- _PAGE EXTRACT_:
- - -

In 1927, the Eastern League folded, but was quickly reformed into the American Negro League. The teams in the new American Negro League were the same ones from the Eastern League, with the exception of the Brooklyn Royal Giants which had folded and the addition of the Homestead Grays. The American Negro League lasted just one season. The Negro National League folded after the 1931 season. Some of its teams joined the only Negro league left, the Negro Southern League.

 

Just as Negro league baseball seemed was at its lowest point and was about to fade into history, along came Cumberland Posey and his Homestead Grays. Posey used the popularity of the Grays as a foundation of a new Negro league in 1932, the East-West League. Joining his Homestead Grays, were the Cleveland Stars, Newark Browns, Washington Pilots, Detroit Wolves, Hillsdale Daises, Baltimore Black Sox, and the Midwest edition of the Cuban Stars. By May 1932, the Detroit Wolves were about to collapse and instead of letting the team go, Posey kept pumping money into it. By June the Wolves had disintegrated and all the rest of the teams, except for the Grays, were beyond help, so Posey had to terminate the league.

 

Across town from Posey, Gus Greenlee, a reputed gangster and numbers runner, had just purchased the Pittsburgh Crawfords. Greenlee's main interest in baseball was to use it as a way to launder money from his numbers games. But, after learning about Posey's money making machine in Homestead, he became obsessed with the sport and his Crawfords. On August 6, 1931, Satchel Paige made his first appearance as a Crawford. With Paige on his team, Greenlee took a huge risk by investing $100,000 in a new ballpark to be called Greenlee Field. On opening day, April 30, 1932, the pitcher-catcher battery was made up of the two most marketable icons in all of blackball: Satchel Paige and Josh Gibson.

- - -

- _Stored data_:
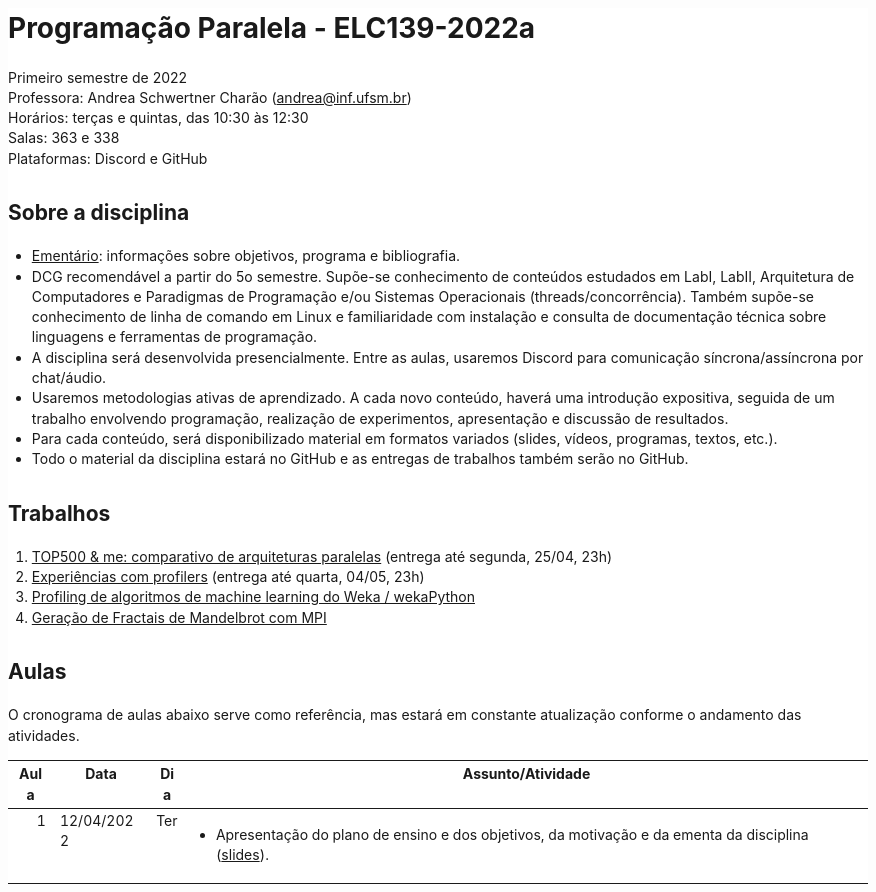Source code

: # Programação Paralela - ELC139-2022a
Primeiro semestre de 2022  
Professora: Andrea Schwertner Charão (andrea@inf.ufsm.br)  
Horários: terças e quintas, das 10:30 às 12:30  
Salas: 363 e 338  
Plataformas: Discord e GitHub  

## Sobre a disciplina
 - [Ementário](https://www.ufsm.br/ementario/disciplinas/ELC139): informações sobre objetivos, programa e bibliografia.
 - DCG recomendável a partir do 5o semestre. Supõe-se conhecimento de conteúdos estudados em LabI, LabII, Arquitetura de Computadores e Paradigmas de Programação e/ou Sistemas Operacionais (threads/concorrência). Também supõe-se conhecimento de linha de comando em Linux e familiaridade com instalação e consulta de documentação técnica sobre linguagens e ferramentas de programação.
 - A disciplina será desenvolvida presencialmente. Entre as aulas, usaremos Discord para comunicação síncrona/assíncrona por chat/áudio.
 - Usaremos metodologias ativas de aprendizado. A cada novo conteúdo, haverá uma introdução expositiva, seguida de um trabalho envolvendo programação, realização de experimentos, apresentação e discussão de resultados.
 - Para cada conteúdo, será disponibilizado material em formatos variados (slides, vídeos, programas, textos, etc.).
 - Todo o material da disciplina estará no GitHub e as entregas de trabalhos também serão no GitHub. 
 
## Trabalhos
1. [TOP500 & me: comparativo de arquiteturas paralelas](https://classroom.github.com/a/f4d420J6) (entrega até segunda, 25/04, 23h)
2. [Experiências com profilers](https://classroom.github.com/a/vhy7BDPE) (entrega até quarta, 04/05, 23h)
3. [Profiling de algoritmos de machine learning do Weka / wekaPython](trabalhos/t3)
4. [Geração de Fractais de Mandelbrot com MPI](trabalhos/t4)

## Aulas

O cronograma de aulas abaixo serve como referência, mas estará em constante atualização conforme o andamento das atividades.


<table class="table table-bordered table-hover table-condensed"><thead><tr><th title="Field #0">Aula</th><th title="Field #1">Data</th><th title="Field #2">Dia</th><th title="Field #3">Assunto/Atividade</th></tr></thead><tbody>
<tr>
<td align="right">1</td>
<td>12/04/2022</td>
<td>Ter</td>
<td><ul>
<li>Apresentação do plano de ensino e dos objetivos, da motivação e da ementa da disciplina (<a href="https://docs.google.com/presentation/d/1rCgrkuIy40MrlnpMAT3kt0uYKamsTSpqAT7WouH60DU/edit?usp=sharing">slides</a>).</li>
</ul></td>
</tr>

- - -

- _TASK SET_:
**1)** Write out the stretch of the Negro league baseball passage from "In 1927, the" through "Negro Southern League.".
**2)** Gather every line of the entries that contains the string "será", treating uppercase and lowercase as different.

- _ANSWERS IN ORDER_:
**1)**
In 1927, the Eastern League folded, but was quickly reformed into the American Negro League. The teams in the new American Negro League were the same ones from the Eastern League, with the exception of the Brooklyn Royal Giants which had folded and the addition of the Homestead Grays. The American Negro League lasted just one season. The Negro National League folded after the 1931 season. Some of its teams joined the only Negro league left, the Negro Southern League.

**2)**
 - A disciplina será desenvolvida presencialmente. Entre as aulas, usaremos Discord para comunicação síncrona/assíncrona por chat/áudio.
 - Para cada conteúdo, será disponibilizado material em formatos variados (slides, vídeos, programas, textos, etc.).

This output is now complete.